Several Members on both sides of the House talked about the private rented sector, and there are a number of relevant clauses in the Bill. Some 40% of tenants in the private rented sector live in F and G energy rated homes. We welcome the move to bring forward the timeline, but we hope we might revise that even further in Committee.

A report last week by Friends of the Earth gave a damning verdict. It talked about the great green betrayal and conducted an examination in forensic detail. The report makes it clear who it believes is to blame for what is happening. It talks about

“Liberal Democrats, who have clearly failed to use their influence inside the Coalition to ensure a better performance on the environment.”

This is not the greenest Government; it does not yet come close. With 27% of all UK emissions coming from homes, the Bill is not yet adequate for the task.

It is essential that the Secretary of State gets the green deal right. He said it was the first such deal in the world, but a similar scheme was set up in Australia. Unfortunately, it was a complete disaster. After 160,000 homes were fitted with substandard insulation, four people died and the scheme was scrapped. There is also a scheme in Germany where the take-up is 100,000 a year, but it has a Government-supported interest rate, which we are not going to get under the current Bill. Such issues must be revisited in Committee.

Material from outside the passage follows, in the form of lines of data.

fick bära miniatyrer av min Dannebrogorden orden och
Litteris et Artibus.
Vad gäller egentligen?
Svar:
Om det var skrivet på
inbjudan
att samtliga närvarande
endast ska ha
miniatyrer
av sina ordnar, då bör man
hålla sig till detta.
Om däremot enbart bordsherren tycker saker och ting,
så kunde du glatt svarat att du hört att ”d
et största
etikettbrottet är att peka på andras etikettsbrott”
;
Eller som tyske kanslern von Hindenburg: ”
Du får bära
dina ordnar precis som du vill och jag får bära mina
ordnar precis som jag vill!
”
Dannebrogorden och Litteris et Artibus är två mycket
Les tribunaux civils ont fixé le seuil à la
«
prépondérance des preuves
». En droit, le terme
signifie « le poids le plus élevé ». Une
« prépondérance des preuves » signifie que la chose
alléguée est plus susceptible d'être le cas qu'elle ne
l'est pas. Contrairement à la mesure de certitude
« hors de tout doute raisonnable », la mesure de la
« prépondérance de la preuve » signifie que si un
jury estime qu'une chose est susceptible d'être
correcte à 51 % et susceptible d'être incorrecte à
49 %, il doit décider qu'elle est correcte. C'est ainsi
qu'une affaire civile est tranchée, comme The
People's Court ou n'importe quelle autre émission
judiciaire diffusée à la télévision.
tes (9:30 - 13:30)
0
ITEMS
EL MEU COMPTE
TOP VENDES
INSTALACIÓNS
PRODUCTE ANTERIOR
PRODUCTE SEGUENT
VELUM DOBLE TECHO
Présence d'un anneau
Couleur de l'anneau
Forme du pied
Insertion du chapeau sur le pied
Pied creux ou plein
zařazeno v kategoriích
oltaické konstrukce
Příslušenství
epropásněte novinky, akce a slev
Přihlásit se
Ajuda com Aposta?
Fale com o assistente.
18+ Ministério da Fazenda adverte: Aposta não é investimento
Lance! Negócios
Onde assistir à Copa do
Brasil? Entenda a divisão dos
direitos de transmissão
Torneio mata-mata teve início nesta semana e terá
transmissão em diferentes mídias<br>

In spirit and in principle, we want to support the Bill. The hon. Member for Winchester (Mr Brine) tried to rewrite history earlier; it was, of course, the Labour Government who began to implement a pay-as-you-save scheme. In its current form, the Bill could end up being a wasted opportunity, but we will take the Minister up on his assurances that he will work across the Chamber to make it better. We will not vote against it tonight as we support its aim, and we will work hard and positively to make it better. In Committee, we will strive to convince Ministers to give consumers the protections they deserve, to give British businesses the confidence they require, and to build into the Bill the backbone that it so desperately lacks.